Après la guerre du Vietnam, le nombre important de vétérans pousse le gouvernement du président Reagan à créer une nouvelle agence fédérale : le ministère des anciens combattants. Ce département, encore très actif aujourd'hui, est divisé en trois administrations distinctes : une qui gère l'accès aux soins médicaux, une autre qui s'occupe du soutien social et une dernière qui est en charge des cimetières nationaux. Ce ministère gère aujourd'hui cent cinquante-trois centre médicaux et huit cent soixante-quinze cliniques. On dénombre aussi deux cent trente-deux « Vet Centers » qui sont des équipes de soutien. A cela s'ajoute une aide financière : déductions d'impôts, réseau d'assurance Tricare qui dure six ou vingt-quatre mois.
Depuis son élection en 2009, Barack Obama s'est engagé sur plusieurs points concernant la réinsertion des anciens combattants. Il a ordonné la création d'une commission qui juge l'efficacité du système et met en avant ce qui peut être entrepris pour une meilleure réinsertion. De plus, le budget du Ministère des anciens combattants a augmenté de 15%. Les républicains et démocrates ont voté, sous le premier mandat d'Obama, une loi sur « l'embauche des héros » : cette loi accorde des réductions fiscales aux entreprises recrutant des anciens combattants.
Il faut aussi noter le rôle important des associations dans ce combat. Concernant le re-logement des anciens combattants les deux associations les plus actives sont « Homes for Our Troops » et « Volunteers of America ». De nombreux foyers pour anciens combattants existent également.

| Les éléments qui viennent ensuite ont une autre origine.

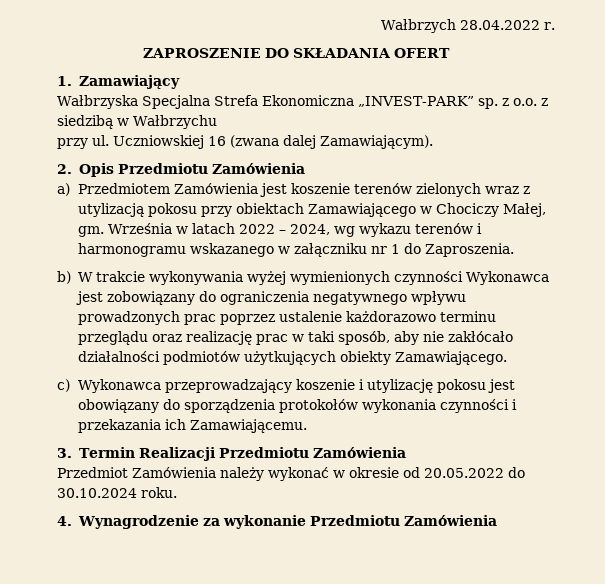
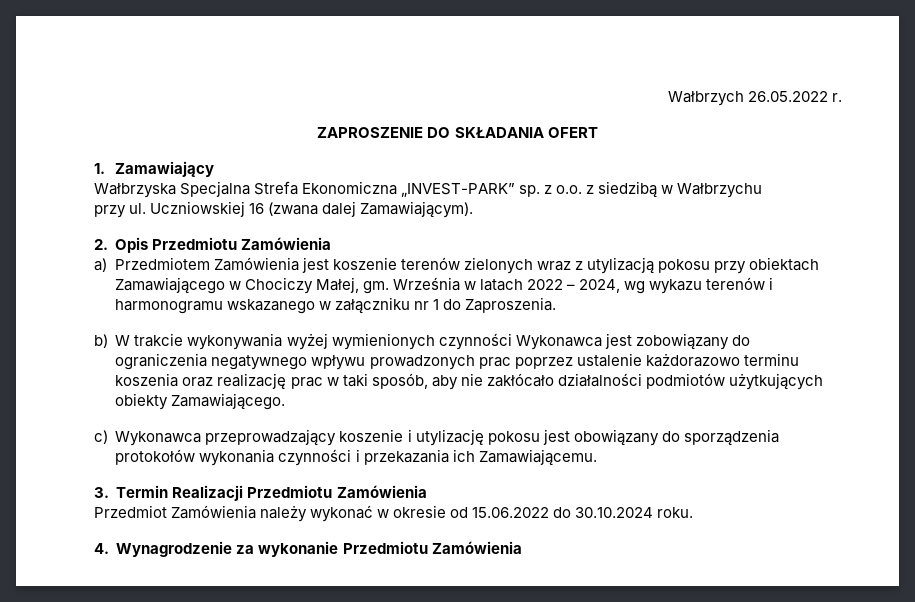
[460,20,541,30] 28.04.2022 -> [747,91,828,102] 26.05.2022
[77,331,148,345] przeglądu -> [115,373,179,387] koszenia
[423,468,504,478] 20.05.2022 -> [472,507,550,518] 15.06.2022

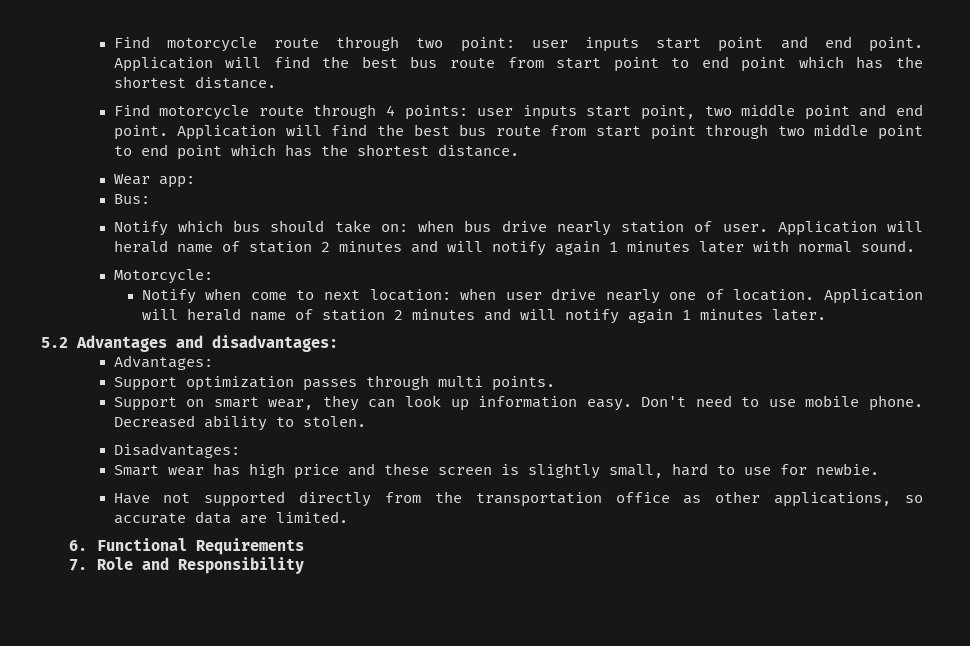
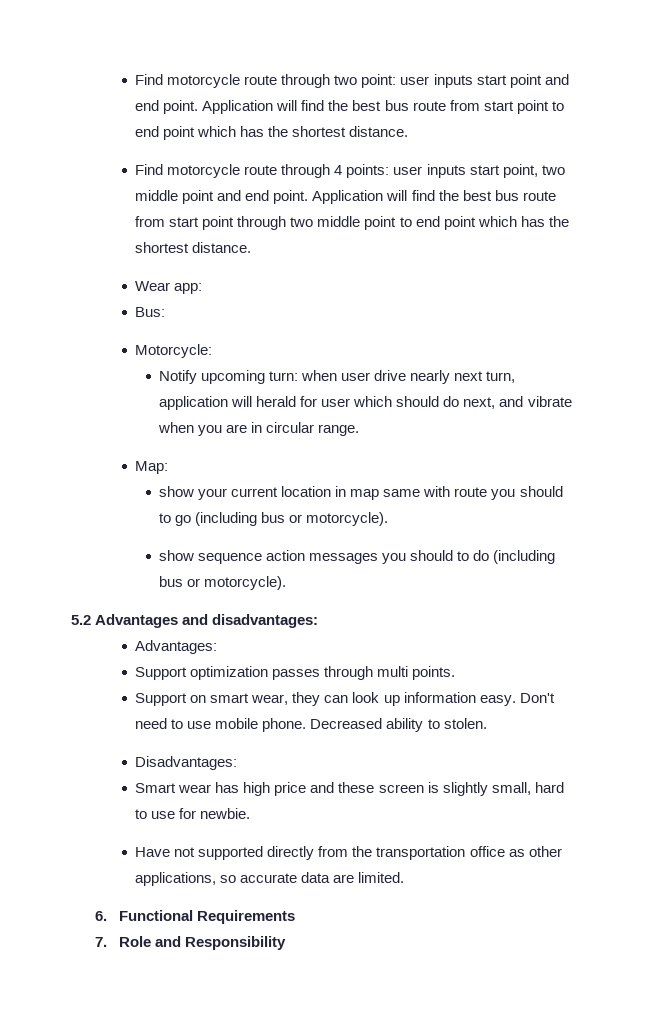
[113,220,924,236] [113,240,915,256] [113,269,213,284] [141,288,923,304] [141,308,826,324] Notify which bus should take on: when bus drive nearly station of user. Application will herald name of station 2 minutes and will notify again 1 minutes later with normal sound. // Motorcycle: // Notify when come to next location: when user drive nearly one of location. Application will herald name of station 2 minutes and will notify again 1 minutes later. -> [135,344,213,358] [159,370,516,384] [159,396,572,410] [158,422,360,436] [135,461,169,474] [159,486,563,500] [159,512,389,526] [159,550,556,564] [159,576,287,590] Motorcycle: // Notify upcoming turn: when user drive nearly next turn, application will herald for user which should do next, and vibrate when you are in circular range. // Map: // show your current location in map same with route you should to go (including bus or motorcycle). // show sequence action messages you should to do (including bus or motorcycle).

On peut citer le « New-England », situé à Boston, qui peut accueillir jusqu'à trois cent-six personnes. Ce foyer qui accueille des hommes et des femmes âgés de vingt à quatre-vingt-cinq ans fut créé à l'initiative d'anciens combattants de la guerre du Vietnam.
Malgré un problème pris au sérieux aux Etats-Unis, et ce depuis la fin de la deuxième guerre mondiale, le nombre de vétérans qui sont aujourd'hui sans abri est toujours très élevé. A ce problème de logement, et comme une conséquence à celui-ci, s'ajoute le problème du suicide. En effet, des études ont montré qu'un vétéran tente de se suicider toutes les vingt-quatre minutes. Ainsi, les anciens combattants des guerres du Vietnam, d'Irak et d'Afghanistan sont partis du pays plein d'espoir et de courage. La plupart ne reviennent sans rien, avec comme seul compagne leur « douleur » comme le dit si bien John Avery, vétéran de la guerre du Vietnam, héroïnomane et sans abri.